Personally, I have given up any attempt to speak for all. Rather, I just try to speak my own truth with humility & reverence, trying to be specific enough in the details to touch common experience, the one human nature that we all share.

When I hear people claim to speak for some idealized group, without the humility to also listen to others, it irks me. When I see people arrogantly trying to deny standing to speak to challenging others, it irks me. And when I look closely at these people, I most often see people who live in privilege, believing they are at the center of the world, holding essential truth and not only not knowing what they don’t know, but also dismissing any idea that what they don’t know might be an important and transformative view of the world.

The assumption that mainstream normativity is the only view of value is an assumption of arrogance and blindness. People who hold that view may not see their own limits, but those limits are usually brightly illuminated to those who have been denied the mainstream. The more people who want to claim normativity want to silence others, the more their fear of their own difference, fear of their own separation, shows as motivation.

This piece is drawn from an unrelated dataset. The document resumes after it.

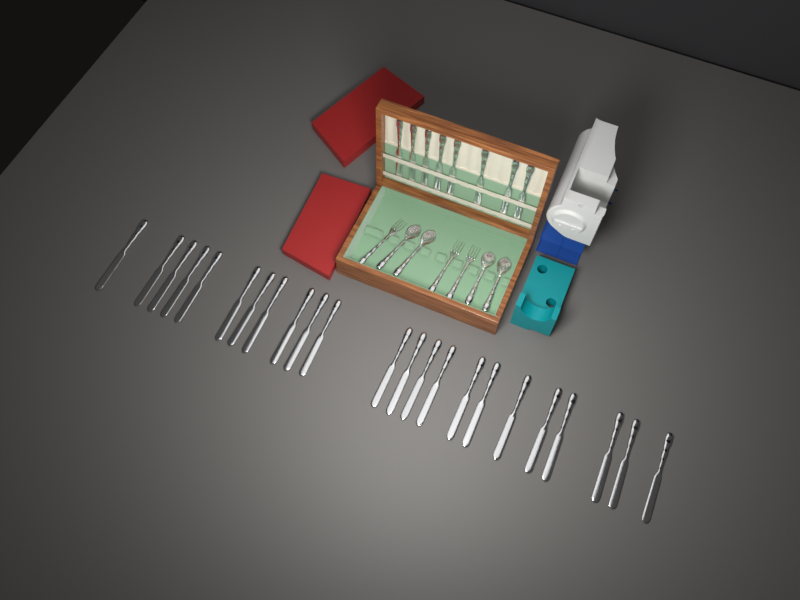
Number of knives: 31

For people whose see transgender as something they put on, like a pair of pantyhose, while holding onto a more normative identity as straight, white man everyday, they may have no problem with deep and daily marginalization of trans people.  They only want the freedom to dress up, not to be in the world as different, unique, trans, queer.

That may be OK, but when they then have the arrogance to speak for “the entire TG community” they speak from their own hobby and not from their own deep commitment.  They don’t know what they don’t know, and more than that, they don’t believe that what they don’t know is important.

And that is just arrogant, dismissive and destructive.